PROVIDED RECORDS ->
******

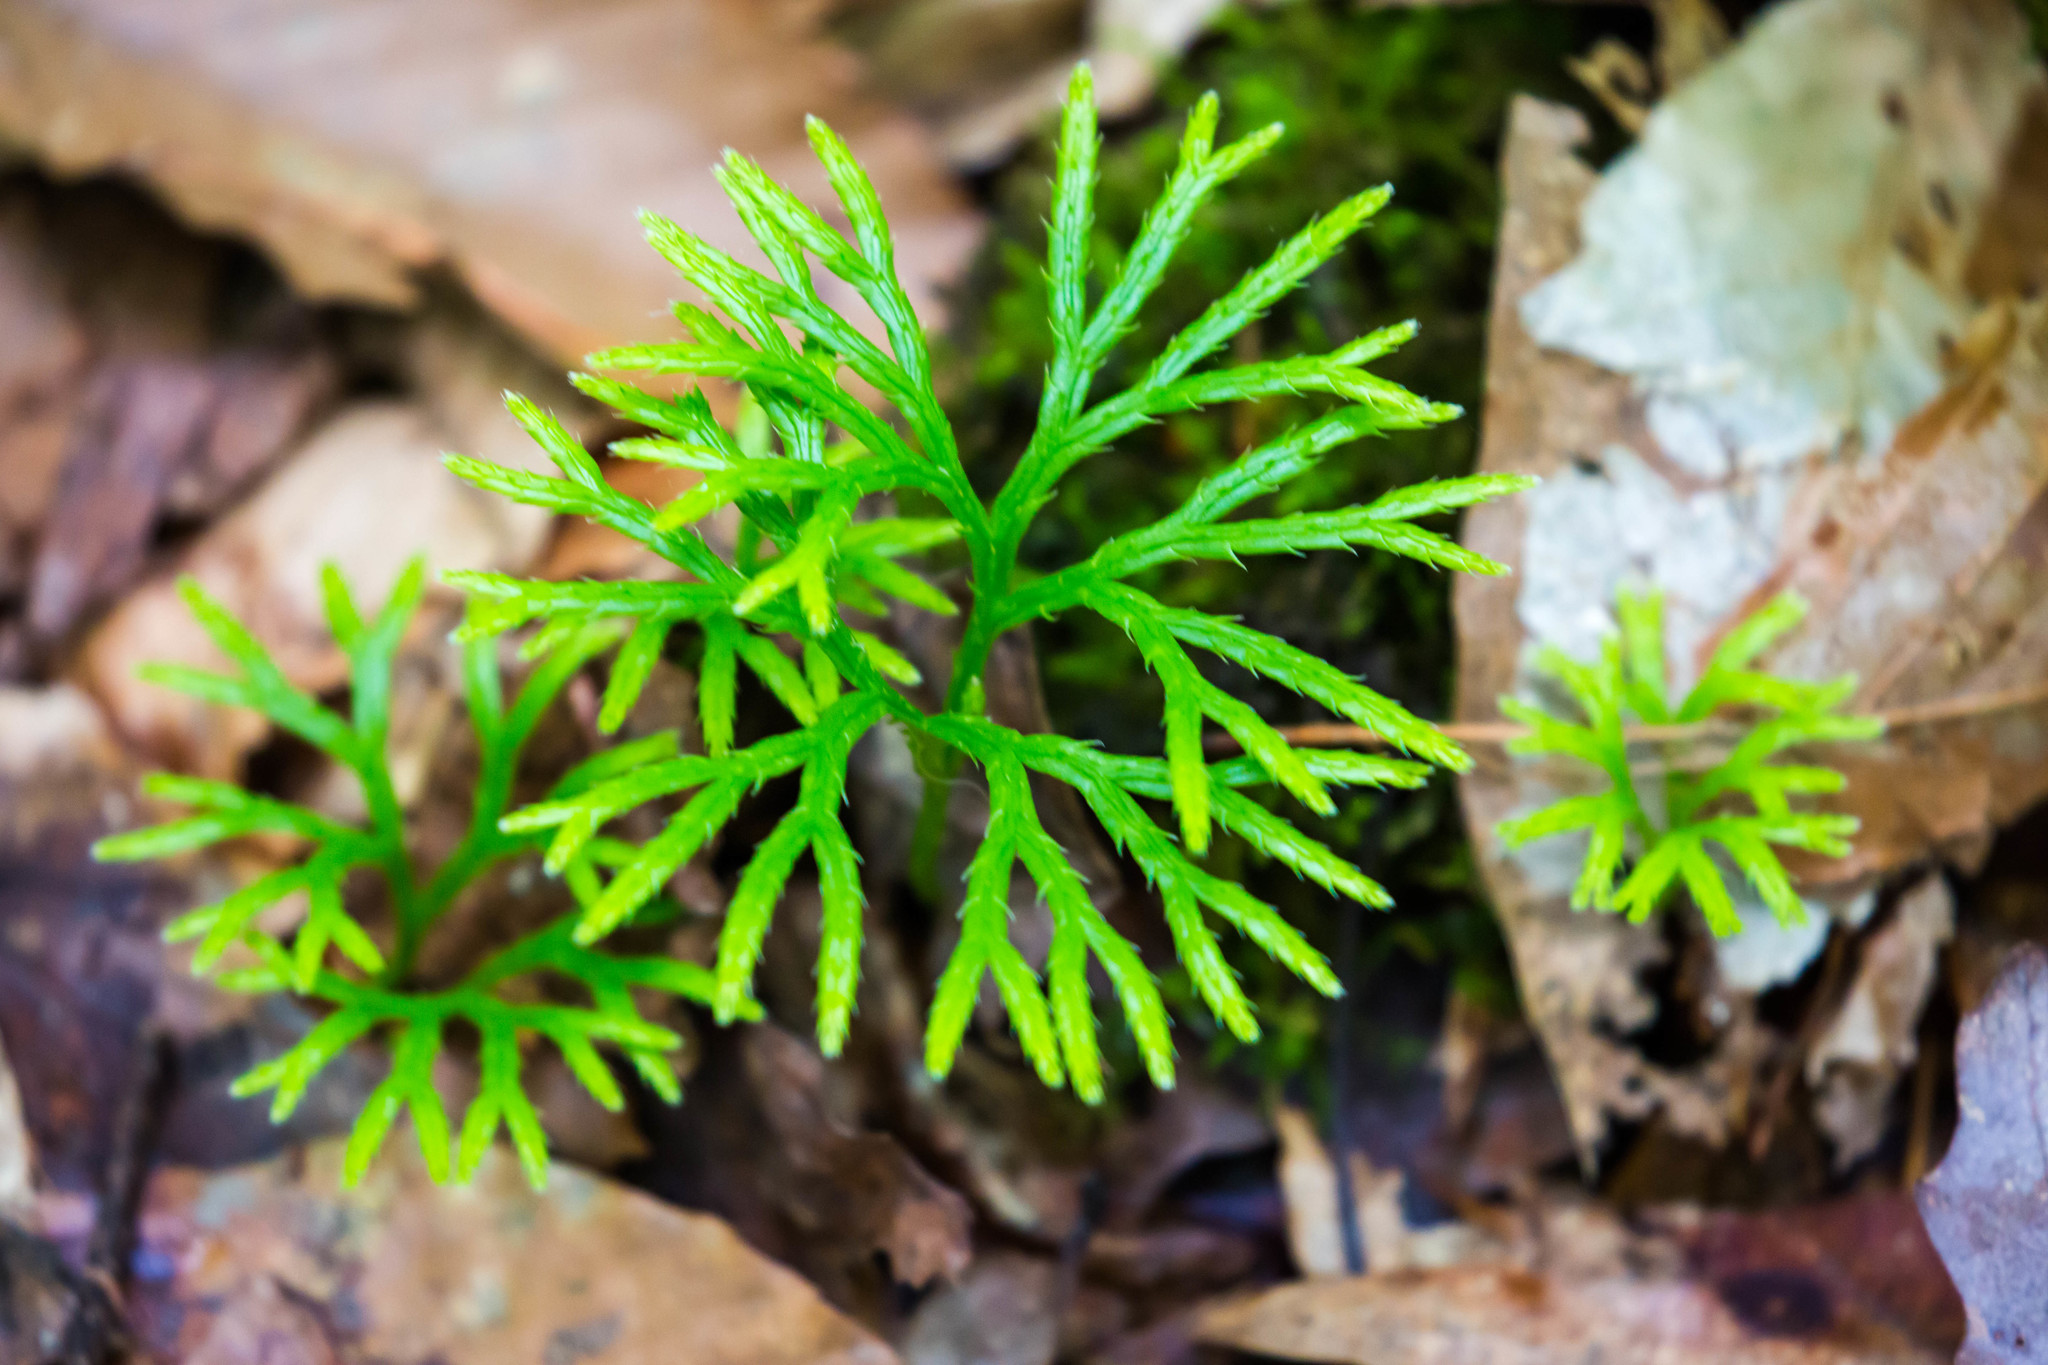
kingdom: Plantae
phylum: Tracheophyta
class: Lycopodiopsida
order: Lycopodiales
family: Lycopodiaceae
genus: Diphasiastrum
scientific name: Diphasiastrum digitatum
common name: Southern running-pine
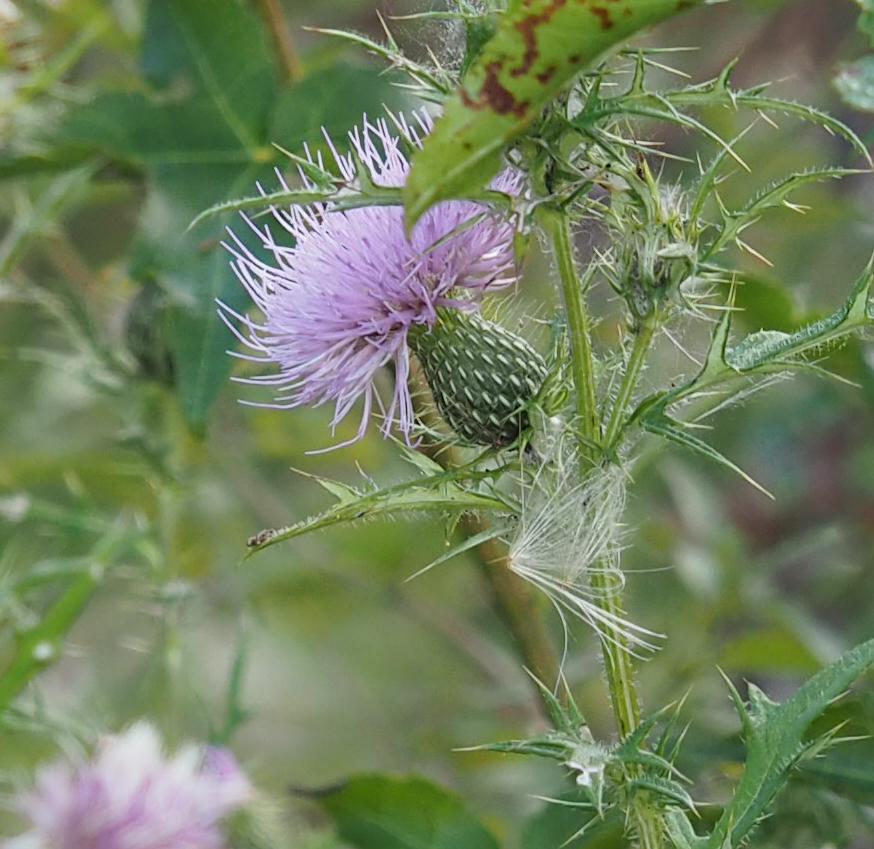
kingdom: Plantae
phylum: Tracheophyta
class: Magnoliopsida
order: Asterales
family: Asteraceae
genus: Cirsium
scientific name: Cirsium discolor
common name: Field thistle
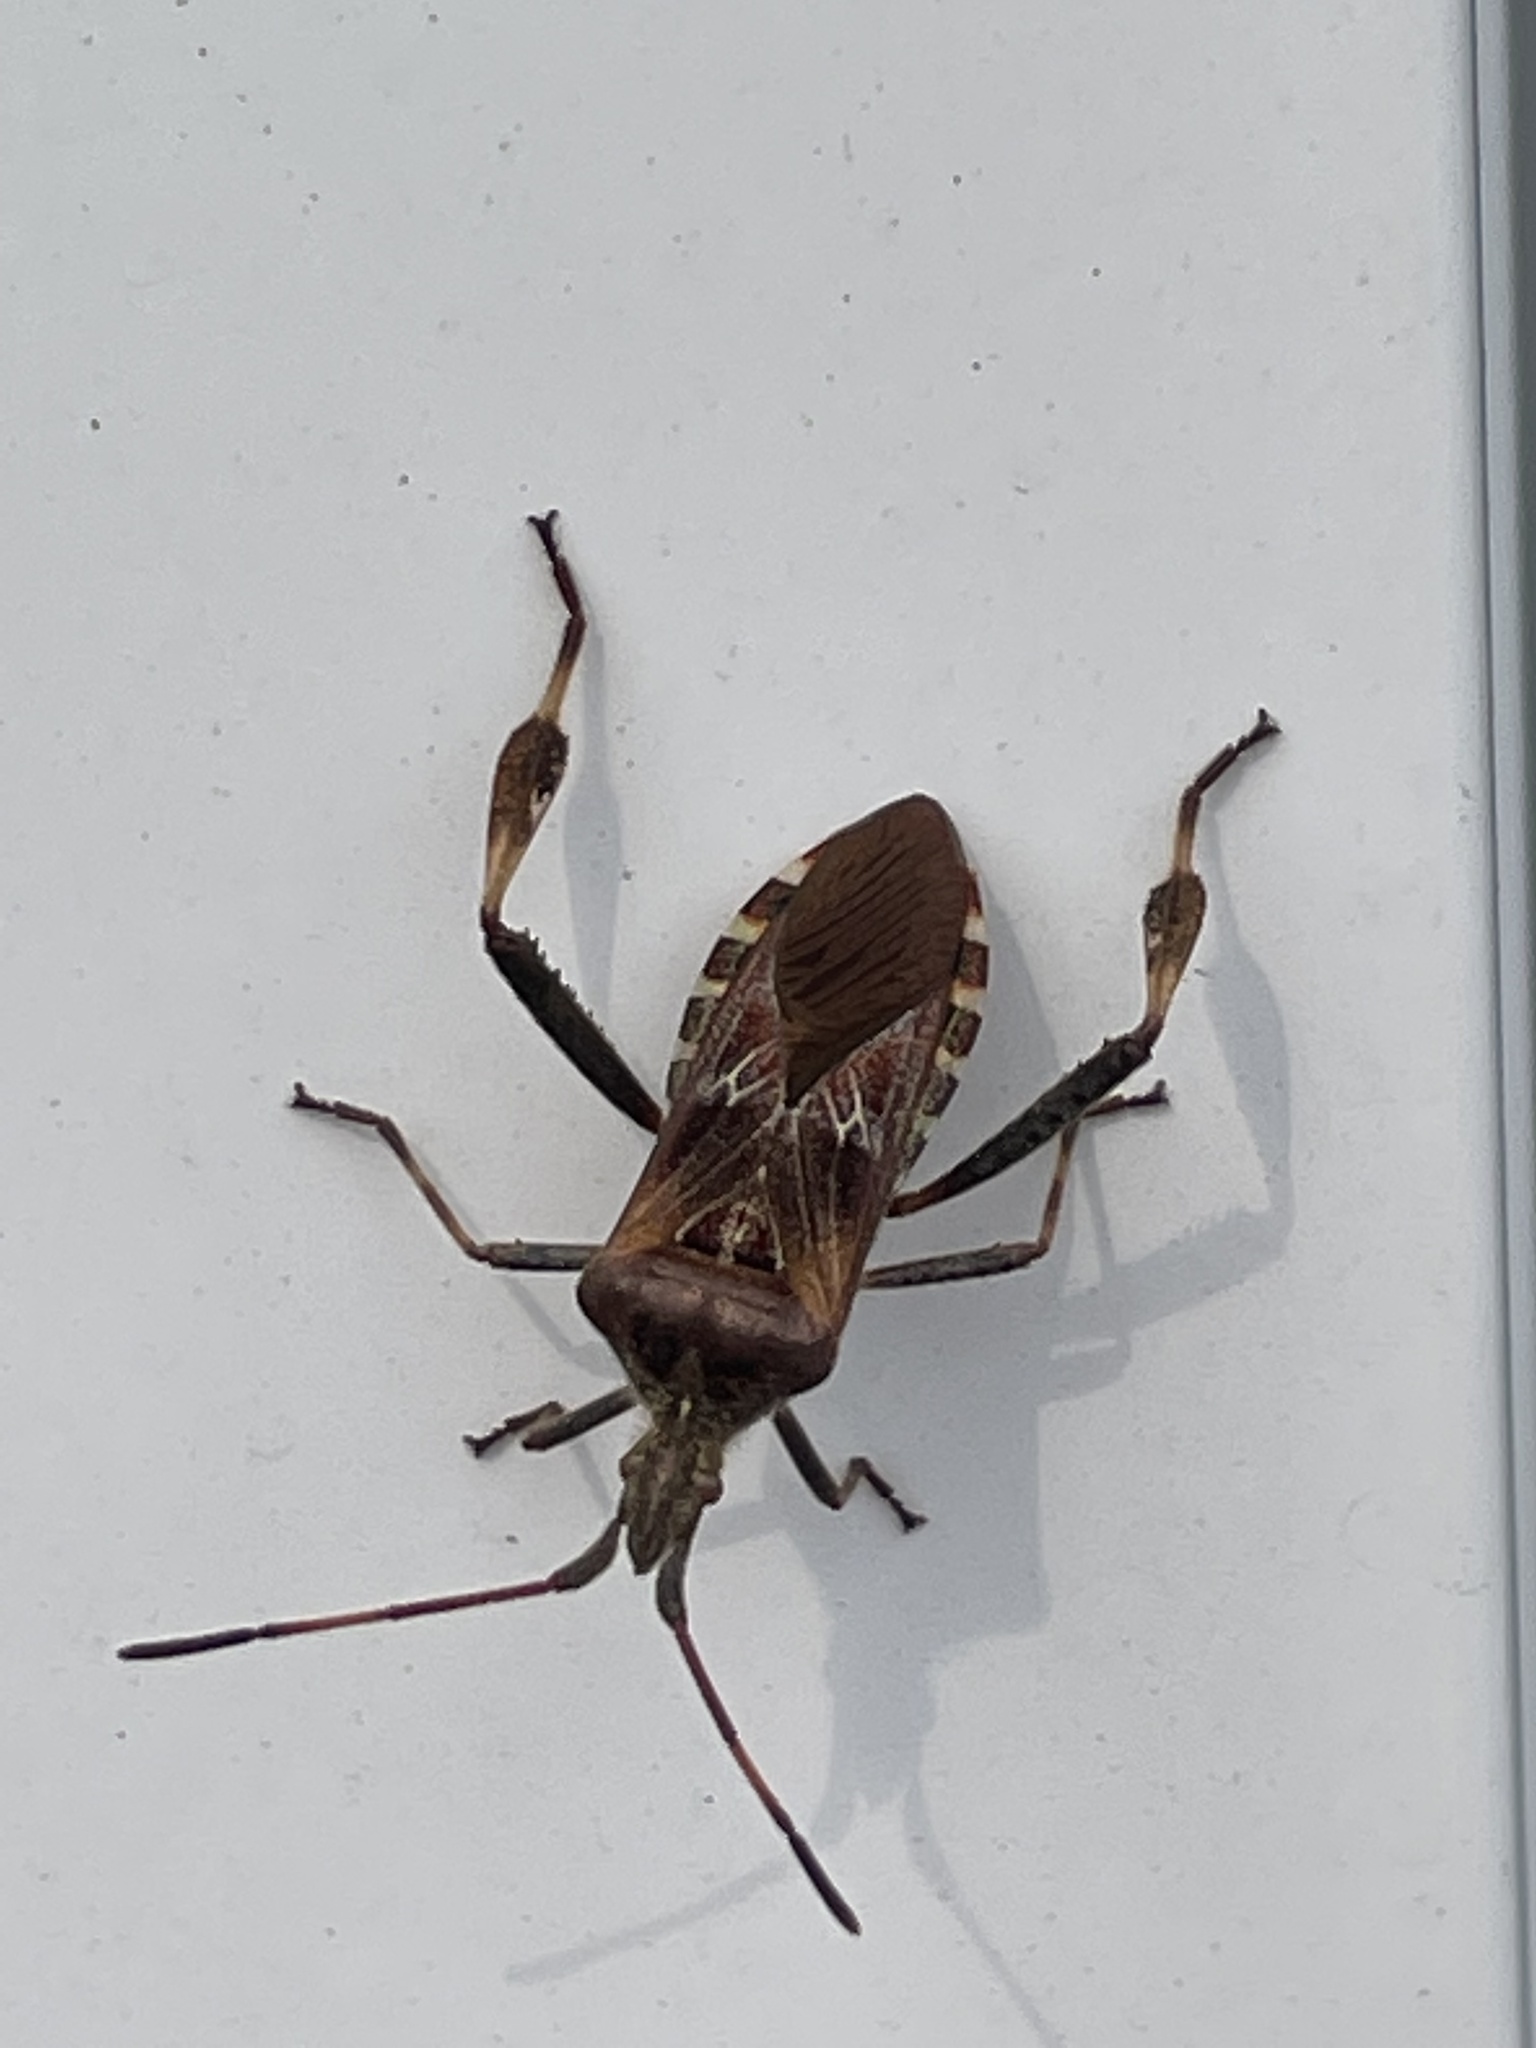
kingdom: Animalia
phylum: Arthropoda
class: Insecta
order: Hemiptera
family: Coreidae
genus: Leptoglossus
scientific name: Leptoglossus occidentalis
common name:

******

INSTRUCTIONS TO FOLLOW -> Please lay out the lines of all three items above as a single numbered list, skipping any blank lines and leaving out the pictures.

ANSWER TO THE PROBLEM ->
1. kingdom: Plantae
2. phylum: Tracheophyta
3. class: Lycopodiopsida
4. order: Lycopodiales
5. family: Lycopodiaceae
6. genus: Diphasiastrum
7. scientific name: Diphasiastrum digitatum
8. common name: Southern running-pine
9. kingdom: Plantae
10. phylum: Tracheophyta
11. class: Magnoliopsida
12. order: Asterales
13. family: Asteraceae
14. genus: Cirsium
15. scientific name: Cirsium discolor
16. common name: Field thistle
17. kingdom: Animalia
18. phylum: Arthropoda
19. class: Insecta
20. order: Hemiptera
21. family: Coreidae
22. genus: Leptoglossus
23. scientific name: Leptoglossus occidentalis
24. common name:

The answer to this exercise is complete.